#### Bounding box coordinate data
········

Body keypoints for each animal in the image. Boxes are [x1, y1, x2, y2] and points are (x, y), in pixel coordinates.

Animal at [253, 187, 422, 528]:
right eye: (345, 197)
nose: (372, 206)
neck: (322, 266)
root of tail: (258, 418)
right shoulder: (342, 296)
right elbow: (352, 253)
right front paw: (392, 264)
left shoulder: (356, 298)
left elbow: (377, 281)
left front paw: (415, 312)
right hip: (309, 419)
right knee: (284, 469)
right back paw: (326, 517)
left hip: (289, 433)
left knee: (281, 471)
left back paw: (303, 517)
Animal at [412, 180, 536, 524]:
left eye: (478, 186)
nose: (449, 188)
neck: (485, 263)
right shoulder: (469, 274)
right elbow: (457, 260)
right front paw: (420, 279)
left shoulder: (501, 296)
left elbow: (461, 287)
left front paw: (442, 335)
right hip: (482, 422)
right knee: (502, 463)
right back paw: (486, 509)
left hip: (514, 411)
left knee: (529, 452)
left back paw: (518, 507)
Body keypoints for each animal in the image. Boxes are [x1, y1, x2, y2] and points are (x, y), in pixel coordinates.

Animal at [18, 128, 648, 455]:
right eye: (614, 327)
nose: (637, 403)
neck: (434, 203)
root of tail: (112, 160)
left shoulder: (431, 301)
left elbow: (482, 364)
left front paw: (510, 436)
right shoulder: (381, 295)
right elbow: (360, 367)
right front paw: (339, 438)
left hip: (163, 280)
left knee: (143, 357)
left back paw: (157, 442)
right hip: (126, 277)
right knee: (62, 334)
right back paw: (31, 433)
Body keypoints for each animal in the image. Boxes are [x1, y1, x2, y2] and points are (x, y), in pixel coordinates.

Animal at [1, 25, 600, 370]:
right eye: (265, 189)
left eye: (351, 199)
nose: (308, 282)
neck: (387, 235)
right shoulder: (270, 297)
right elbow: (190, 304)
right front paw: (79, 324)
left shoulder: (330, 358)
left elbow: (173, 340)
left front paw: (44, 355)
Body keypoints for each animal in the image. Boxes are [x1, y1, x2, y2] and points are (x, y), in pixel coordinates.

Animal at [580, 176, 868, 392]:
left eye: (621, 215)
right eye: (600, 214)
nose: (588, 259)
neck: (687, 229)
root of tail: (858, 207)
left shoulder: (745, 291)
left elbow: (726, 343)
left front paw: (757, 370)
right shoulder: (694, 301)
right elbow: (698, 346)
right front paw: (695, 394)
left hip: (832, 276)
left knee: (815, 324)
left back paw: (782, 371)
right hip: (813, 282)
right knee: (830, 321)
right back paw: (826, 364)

········

#### DIRECTIONS FOR THIS TASK
Answer with the exact lines running from the one that contains "left front paw: (757, 370)" through the last line of the data. Include no other line.

#### ANSWER TO THE PROBLEM
left front paw: (757, 370)
right shoulder: (694, 301)
right elbow: (698, 346)
right front paw: (695, 394)
left hip: (832, 276)
left knee: (815, 324)
left back paw: (782, 371)
right hip: (813, 282)
right knee: (830, 321)
right back paw: (826, 364)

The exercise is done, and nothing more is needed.